There are no records that Kraft or any of the billionaire’s businesses ever donated any money to Specter. The two did meet in 2010 at a hotel suite in Boston where Specter sought campaign donations.

Instead, according to tapes of Specter talking for the 2012 book, Kraft brought up the congressional investigation and deemed it “very unfair” to the Patriots. Specter wound up with no money.

So, if Trump was working to set up campaign donations in exchange for Specter to stop poking around about Spygate, then it doesn’t appear Kraft was down with the plan or even knew about it. He never gave any money and instead aggressively confronted Specter.

Perhaps Trump just tricked Specter, doing a favor for his buddy Kraft, who as a fellow businessman he probably liked more than a politician he needed to be friends with. Maybe Trump just bluffed and made Specter think Kraft would provide a campaign windfall if Specter backed off the Spygate stuff.

Trump certainly knew that politicians are easily, and often unduly, influenced, not just by a campaign donation but by the prospect of future contributions. After all, here was a Pennsylvania senator having dinner in Florida with a New York businessman even though Trump gave him only a little over $11,000 in nearly 30 years of campaigns.

And there was that same Pennsylvania senator traveling to Boston to seek money from a Massachusetts businessman. That's odd behavior from a senator who supposedly “couldn’t care less” about money.

Any suggestion that this was a bribe and not a possible campaign donation makes little sense. There is almost no way that Kraft would risk imprisonment, not to mention the loss of his franchise, to bribe an adversarial U.S. senator over a matter this trivial. Besides, per ESPN, Specter never reported an illegal bribe offer to Senate ethics officials.

What we do know is that Specter’s congressional investigation essentially ended. Maybe it was because lacking subpoena power, the concept was doomed. Or maybe it was because he thought he’d get that “Palm Beach money.”

Whatever it was, Specter did what Kraft wanted and didn’t get a dime for it. That’s embarrassing and just one reason Specter looks far, far worse in this than Trump or Kraft, who don’t seem to have done much of anything wrong here.

As for the NFL ...

The ESPN report looks terrible for the league. It reminds that Goodell’s office, in an effort to squash criticism of Spygate, “persuaded the Eagles and Steelers to release statements insisting the league had done its due diligence, even though executives with both teams were convinced the NFL investigation was flawed and deliberately incurious.”

It also notes that Goodell personally called Mike Martz, the head coach of the 2001 St.

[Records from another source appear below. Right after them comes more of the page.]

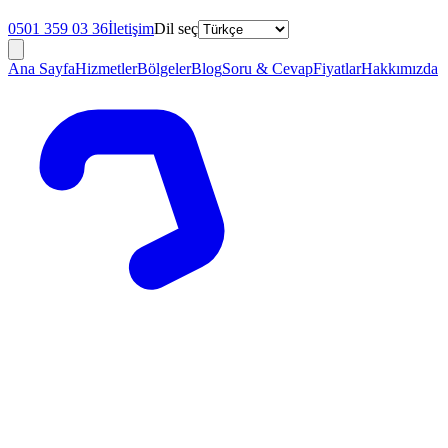
0501 359 03 36
İletişim
Dil seç
Ana Sayfa
Hizmetler
Bölgeler
Blog
Soru & Cevap
Fiyatlar
Hakkımızda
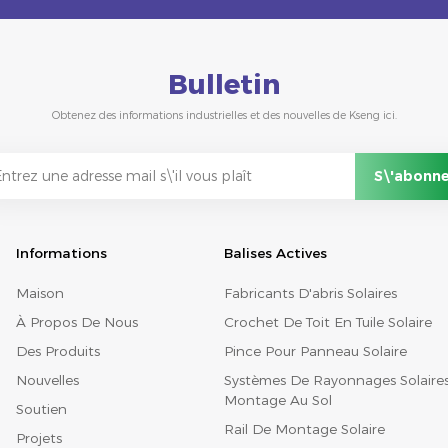
Bulletin
Obtenez des informations industrielles et des nouvelles de Kseng ici.
Informations
Balises Actives
Maison
Fabricants D'abris Solaires
À Propos De Nous
Crochet De Toit En Tuile Solaire
Des Produits
Pince Pour Panneau Solaire
Nouvelles
Systèmes De Rayonnages Solaire
Montage Au Sol
Soutien
Rail De Montage Solaire
Projets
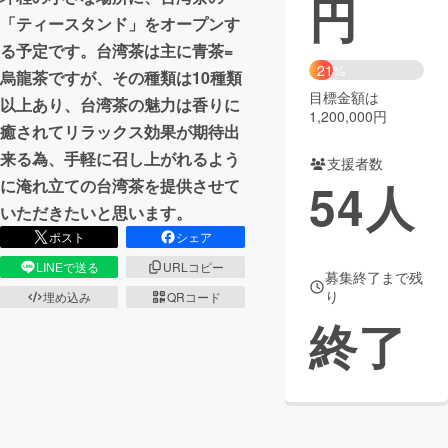
円
「ティースタンド」をオープンす
まちづくり・地域活性化
る予定です。台湾茶は主に青茶=
21%
烏龍茶ですが、その種類は10種類
目標金額は
CAMPFIRE for Social Good
CAMPFIRE Creation
以上あり、台湾茶の魅力は香りに
1,200,000円
CAMPFIREふるさと納税
machi-ya
コミュニティ
癒されてリラックス効果が期待出
来る為、手軽に召し上がれるよう
支援者数
54
人
に淹れ立ての台湾茶を提供させて
いただきたいと思います。
ポスト
シェア
LINEで送る
URLコピー
募集終了まで残
り
埋め込み
QRコード
終了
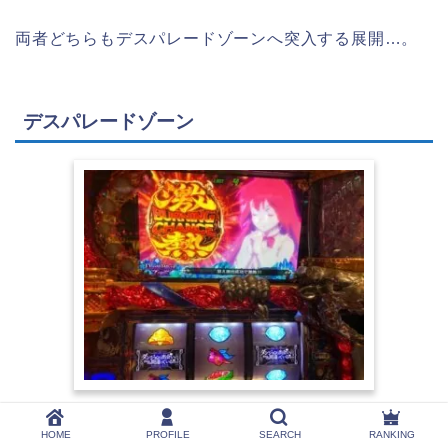
両者どちらもデスパレードゾーンへ突入する展開…。
デスパレードゾーン
デスパレードゾーン中に強チェリー！！！
HOME
PROFILE
SEARCH
RANKING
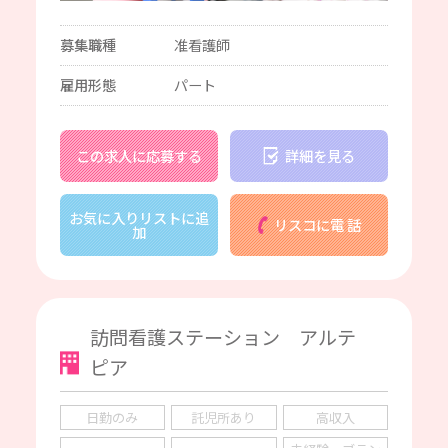
募集職種
准看護師
雇用形態
パート
この求人に応募する
詳細を見る
お気に入りリストに追
リスコに電 話
加
訪問看護ステーション アルテ
ピア
日勤のみ
託児所あり
高収入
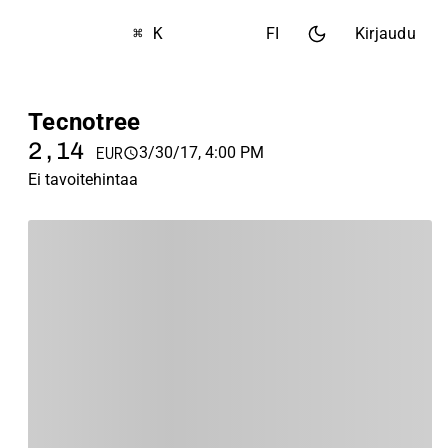
⌘ K
FI
Kirjaudu
Tecnotree
2,14
3/30/17, 4:00 PM
EUR
Ei tavoitehintaa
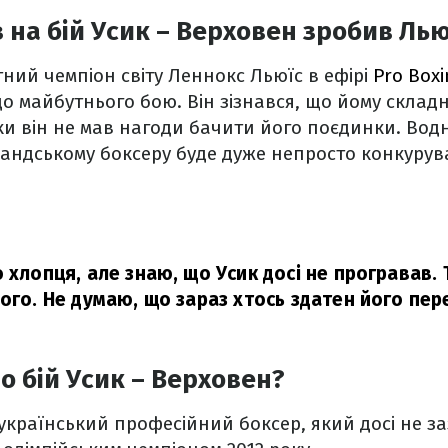
 на бій Усик – Верховен зробив Лью
ий чемпіон світу Леннокс Льюїс в ефірі
Pro Boxi
 майбутнього бою. Він зізнався, що йому складн
ки він не мав нагоди бачити його поєдинки. Во
ландському боксеру буде дуже непросто конкурув
о хлопця, але знаю, що Усик досі не програвав.
ього. Не думаю, що зараз хтось здатен його пер
о бій Усик – Верховен?
український професійний боксер, який досі не з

Louis Rams who lost to New England in the Super Bowl that season, and asked him to release a similar statement. Martz told ESPN that the statement that was eventually released “had been significantly altered by the league.”

This also may explain some of Goodell and the NFL’s actions on the Patriots second famous scandal — 2015’s Deflategate.

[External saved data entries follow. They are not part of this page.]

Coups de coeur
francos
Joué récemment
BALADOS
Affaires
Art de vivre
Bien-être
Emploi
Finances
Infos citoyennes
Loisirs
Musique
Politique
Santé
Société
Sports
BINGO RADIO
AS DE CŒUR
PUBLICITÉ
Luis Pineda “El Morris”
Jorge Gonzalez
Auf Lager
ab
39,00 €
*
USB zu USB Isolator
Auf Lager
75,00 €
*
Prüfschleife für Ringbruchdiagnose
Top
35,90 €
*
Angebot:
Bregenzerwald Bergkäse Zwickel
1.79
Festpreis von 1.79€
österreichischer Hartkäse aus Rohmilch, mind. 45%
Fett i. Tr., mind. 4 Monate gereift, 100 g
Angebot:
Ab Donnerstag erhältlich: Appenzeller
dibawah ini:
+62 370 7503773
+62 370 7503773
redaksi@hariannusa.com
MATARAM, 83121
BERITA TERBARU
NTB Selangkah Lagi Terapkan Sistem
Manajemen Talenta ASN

In that one, the league went scorched earth and operated beyond ethical norms to label the Patriots and quarterback Tom Brady as cheats for playing with allegedly underinflated footballs. The league never proved the footballs in the 2015 AFC championship game were deflated, and most of the case stemmed from its initial lack of understanding of the science behind Ideal Gas Law.

This is speculative, but you can see why Goodell, who had minimized Spygate and then had to fend off a powerful U.S. senator who was threatening the league’s coveted antitrust exemption, would be particularly angered, and even vengeful, when the same team came up in a cheating scandal a few years later.

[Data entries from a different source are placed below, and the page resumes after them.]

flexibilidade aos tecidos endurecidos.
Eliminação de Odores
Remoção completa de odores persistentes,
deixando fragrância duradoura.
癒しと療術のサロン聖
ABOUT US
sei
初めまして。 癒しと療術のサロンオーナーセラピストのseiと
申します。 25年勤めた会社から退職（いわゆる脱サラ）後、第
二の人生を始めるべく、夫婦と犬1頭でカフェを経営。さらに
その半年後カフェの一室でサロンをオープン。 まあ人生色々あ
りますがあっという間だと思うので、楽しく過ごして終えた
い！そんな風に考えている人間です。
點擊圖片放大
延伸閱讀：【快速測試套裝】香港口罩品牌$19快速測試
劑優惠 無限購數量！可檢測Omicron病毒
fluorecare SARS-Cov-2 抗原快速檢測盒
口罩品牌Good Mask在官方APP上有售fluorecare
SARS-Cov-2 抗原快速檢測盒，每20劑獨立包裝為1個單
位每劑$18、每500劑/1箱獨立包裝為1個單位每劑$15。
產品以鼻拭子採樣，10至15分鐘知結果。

It’s a hell of a way to run a business.

The Conclusion

First off, Spygate may never end. It’s been nearly 14 years and now it's dragging a former president into its retelling.

As for this story, no one knows for sure but we’re going with Trump fooled Specter into thinking he’d get big money out of Kraft if he backed off, only for Specter to go seek out that money and have Kraft stiff him.

In all likelihood, Kraft didn’t even know what Trump was up to. If there is one thing we’ve learned about Donald Trump, he has a way of outmaneuvering Washington politicians in ways they never saw coming.